King's Forensics, Department of Analytical, Environmental and Forensic Sciences, Faculty of Life Sciences and Medicine, King's College London, London, United Kingdom.
King's Forensics, Department of Analytical, Environmental and Forensic Sciences, Faculty of Life Sciences and Medicine, King's College London, London, United Kingdom.
Forensic Sci Int Genet. 2022 Mar;57:102637. doi: 10.1016/j.fsigen.2021.102637. Epub 2021 Nov 24.
The estimation of chronological age from biological fluids has been an important quest for forensic scientists worldwide, with recent approaches exploiting the variability of DNA methylation patterns with age in order to develop the next generation of forensic 'DNA intelligence' tools for this application. Drawing from the conclusions of previous work utilising massively parallel sequencing (MPS) for this analysis, this work introduces a DNA methylation-based age estimation method for blood that exhibits the best combination of prediction accuracy and sensitivity reported to date. Statistical evaluation of markers from 51 studies using microarray data from over 4000 individuals, followed by validation using in-house generated MPS data, revealed a final set of 11 markers with the greatest potential for accurate age estimation from minimal DNA material. Utilising an algorithm based on support vector machines, the proposed model achieved an average error (MAE) of 3.3 years, with this level of accuracy retained down to 5 ng of starting DNA input (~ 1 ng PCR input). The accuracy of the model was retained (MAE = 3.8 years) in a separate test set of 88 samples of Spanish origin, while predictions for donors of greater forensic interest (< 55 years of age) displayed even higher accuracy (MAE = 2.6 years). Finally, no sex-related bias was observed for this model, while there were also no signs of variation observed between control and disease-associated populations for schizophrenia, rheumatoid arthritis, frontal temporal dementia and progressive supranuclear palsy in microarray data relating to the 11 markers.

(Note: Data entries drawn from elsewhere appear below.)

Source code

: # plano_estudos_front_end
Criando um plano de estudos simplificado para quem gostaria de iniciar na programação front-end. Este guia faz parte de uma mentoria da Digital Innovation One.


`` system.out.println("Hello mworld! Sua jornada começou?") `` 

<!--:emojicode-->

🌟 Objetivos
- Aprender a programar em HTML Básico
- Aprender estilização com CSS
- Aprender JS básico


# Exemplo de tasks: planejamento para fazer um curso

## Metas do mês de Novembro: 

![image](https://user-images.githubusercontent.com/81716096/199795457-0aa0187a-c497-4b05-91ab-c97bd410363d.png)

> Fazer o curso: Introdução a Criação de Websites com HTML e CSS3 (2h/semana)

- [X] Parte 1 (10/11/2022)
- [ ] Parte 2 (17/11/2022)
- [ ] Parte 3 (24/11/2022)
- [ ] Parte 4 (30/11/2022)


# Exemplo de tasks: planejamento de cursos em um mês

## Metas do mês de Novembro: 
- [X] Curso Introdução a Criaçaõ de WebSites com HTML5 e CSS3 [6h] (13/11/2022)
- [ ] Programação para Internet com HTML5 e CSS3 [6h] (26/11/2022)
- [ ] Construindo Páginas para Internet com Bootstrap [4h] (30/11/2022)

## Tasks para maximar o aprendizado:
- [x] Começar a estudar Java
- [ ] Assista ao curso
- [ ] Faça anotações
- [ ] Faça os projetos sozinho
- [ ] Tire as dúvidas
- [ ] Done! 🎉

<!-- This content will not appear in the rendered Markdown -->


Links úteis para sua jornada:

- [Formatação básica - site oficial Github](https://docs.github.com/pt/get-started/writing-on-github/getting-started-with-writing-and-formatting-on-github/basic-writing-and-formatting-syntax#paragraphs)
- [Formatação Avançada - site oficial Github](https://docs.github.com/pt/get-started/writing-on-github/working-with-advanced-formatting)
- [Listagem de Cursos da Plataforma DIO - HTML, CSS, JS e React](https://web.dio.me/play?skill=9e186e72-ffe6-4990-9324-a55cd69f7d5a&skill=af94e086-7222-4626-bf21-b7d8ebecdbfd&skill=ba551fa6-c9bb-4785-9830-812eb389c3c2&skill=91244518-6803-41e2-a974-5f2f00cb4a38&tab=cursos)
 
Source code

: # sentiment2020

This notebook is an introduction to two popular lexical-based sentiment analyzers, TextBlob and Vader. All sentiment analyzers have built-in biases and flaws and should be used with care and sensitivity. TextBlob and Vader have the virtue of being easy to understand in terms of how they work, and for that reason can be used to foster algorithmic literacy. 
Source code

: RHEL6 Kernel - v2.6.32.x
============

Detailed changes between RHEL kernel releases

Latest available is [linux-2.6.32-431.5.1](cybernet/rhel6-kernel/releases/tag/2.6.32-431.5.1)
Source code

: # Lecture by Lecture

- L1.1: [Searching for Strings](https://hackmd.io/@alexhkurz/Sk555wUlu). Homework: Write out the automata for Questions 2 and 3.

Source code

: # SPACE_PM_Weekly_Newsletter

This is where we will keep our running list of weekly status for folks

从生物体液中推断年龄一直是全世界法医学家的重要目标,最近的方法利用了 DNA 甲基化模式随年龄的变化,以开发下一代法医“DNA 智能”工具来应用于该领域。本研究基于之前利用大规模平行测序(MPS)进行该分析的结论,提出了一种基于血液 DNA 甲基化的年龄估计方法,该方法表现出迄今为止报告的最佳预测准确性和灵敏度的组合。对来自 51 项研究的标记物进行统计学评估,这些研究使用了来自 4000 多人的微阵列数据,然后使用内部生成的 MPS 数据进行验证,揭示了一组最终具有最大潜力的 11 个标记物,可从最小量的 DNA 材料中进行准确的年龄估计。利用基于支持向量机的算法,所提出的模型实现了平均误差(MAE)为 3.3 年,并且在 5ng 起始 DNA 输入量(~1ng PCR 输入量)下保留了这种准确度。在来自西班牙的 88 个样本的独立测试集中,该模型的准确性得以保留(MAE=3.8 年),而对于更具法医学意义的供体(<55 岁)的预测则显示出更高的准确性(MAE=2.6 年)。最后,该模型没有观察到与性别相关的偏差,并且在与 11 个标记物相关的微阵列数据中,精神分裂症、类风湿性关节炎、额颞叶痴呆和进行性核上性麻痹的对照和疾病相关人群之间也没有观察到变异迹象。